Not a Frying Pan!

Yesterday was Eucharist at my church. During service, I was wandering around the grounds to survey the situation. I was also looking for someone to bum me a cigarette. As I turned the corner near the security guard, I noticed he was speaking over the railing with two men sitting at the bus stop, so I walked up to them and offered them some quarters in trade for some nicotine. They didn't have cigarettes, but one of them offered me a few hits off of his vape in trade for the quarters, so I took it, and he asked me to sit down next to him.

They asked me if I had any money, and I told them, "no, that was the last few quarters I had." They asked me if I had a job or if I was trying to make money, and I said, "yeah, I was just evicted and I'm staying on a couch nearby, and I really do need to make money."

He pulled out his little crack pipe and told me he was a dealer and asked me if I had ever tried crack cocaine. "Yeah, I've tried it." I admitted.
"Well did you like it?" He asked, giving me a knowing look. I gave him a flat look. "Come on, it's crack cocaine."

He and his buddy were pretty amused by that answer. The one with the crack pipe said he was going to remember that because he got a kick out of it.

"Well have you ever been down to the Blade?"
"What's that?"
"You know, the Blade where the prostitutes walk."
"Oh, like the Strip?"
"Yeah. My guy right here is a pimp if you need some protection."
I leveled with them then and there. "No, I've worked as a hooker before. I didn't like it, so I don't care to start up again-"

Just then, a guy from across the street -a food pantry regular- started shouting. He wore a giant pair of silver headphones, his sweater tucked into his sweatpants and his sweatpants tucked into his socks. In one hand he had a huge knife and a can of baked beans; in the other, a 12-inch frying pan.

"You've been at that bus stop all morning! Get a move on!" He shouted.
"We're waiting for the bus, lay off!" said the dealer.
The man across the street grew irate. He obviously wasn't playing. He demanded that they get out of his neighborhood. As the intensity of the situation grew, I realized that I didn't want to be in the middle of their street fight, and I thanked the dealer for his nicotine, and backed away from the situation to watch it from the safety of the cathedral steps.

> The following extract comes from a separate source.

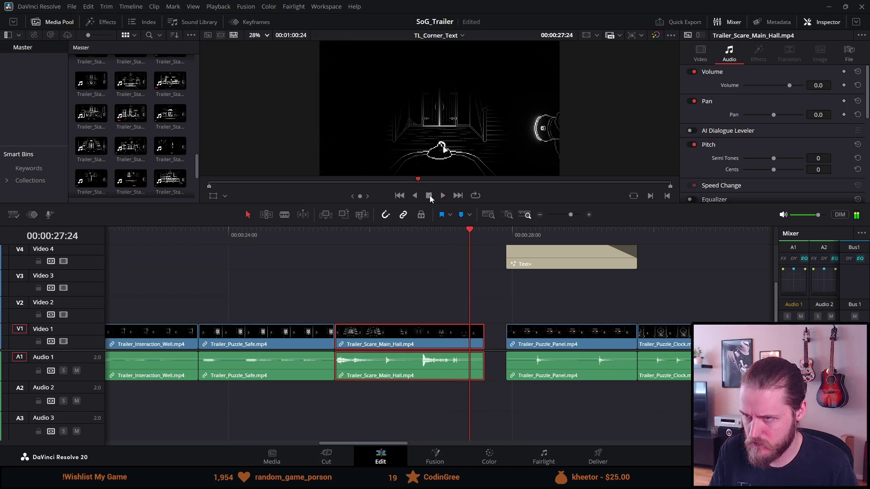
left_click(430, 194)
scroll(455, 260, "up", 2)
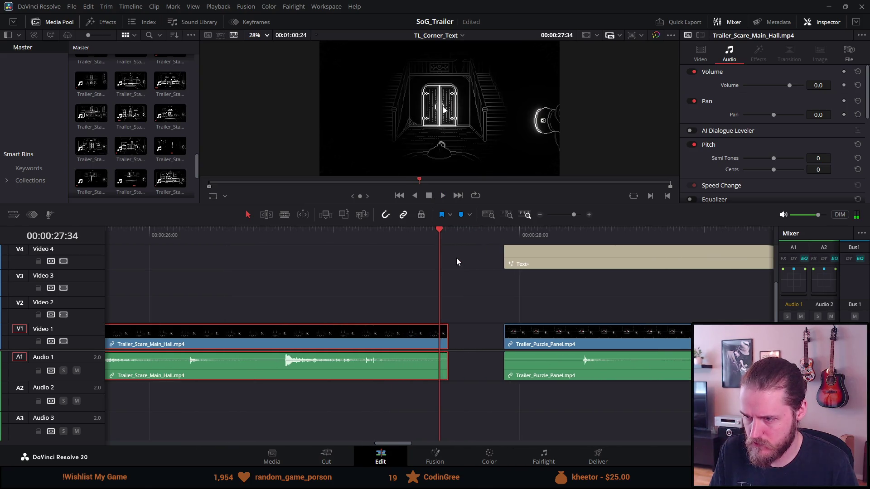
key("Left")
key("Left")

The man with the frying pan kept walking towards them on the other side of traffic, sometimes getting halfway across and stopping traffic in the process. As the situation unfolded, I repeatedly attempted to focus the guard's attention to the real threat- the two men propositioning me for prostitution.

"I know the man with the frying pan. He is on the church steps at the pantry every day. He knows something is wrong with the situation."

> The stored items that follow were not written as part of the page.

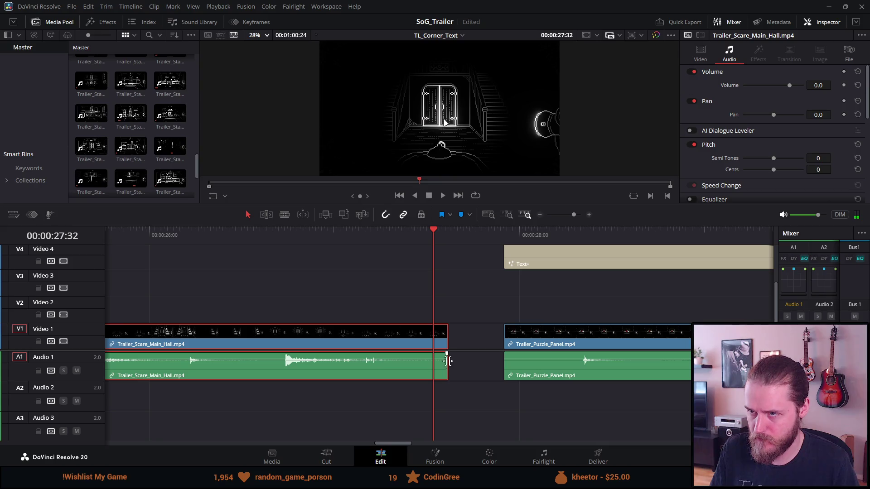
mouse_move(444, 340)
left_mouse_down()
mouse_move(421, 341)
mouse_move(429, 340)
left_mouse_up()
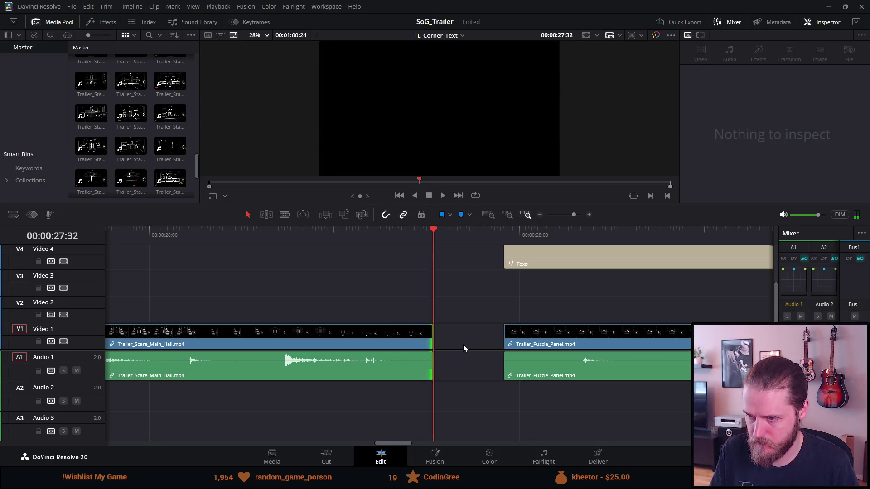
left_click(463, 298)
Slide the Solve puzzles Text+ and Trailer_Puzzle_Panel clips left against the main hall clip.
left_click(473, 246)
left_click_drag(473, 246, 526, 373)
left_click_drag(514, 334, 444, 333)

The guard nodded at me, and pulled out his phone to call the police. "The man with the frying pan understands something about this situation," I reiterated, but the guard was too focused on frying pan guy's unconventional and chaotic methods. Still, I felt like the only person in that situation looking out for me was the one the security guard was determined to vilify because of how disruptive it was.

Since I wasn't getting anywhere with the guard, I decided it was time for me to remove myself from that situation and go back into the service. After service, I went back over to the security guard to ask him what ended up happening.

"The guy with the frying pan ended up hitting someone's car with his frying pan. I called the cops so maybe they'll catch him doing something stupid. That's the hope anyways," he explained. That response really frustrated me because it felt like he was criminalizing the one person who had my back in that moment. I rolled my eyes and just left, frustrated that the security guard didn't seem to actually care about understanding the situation or about my safety.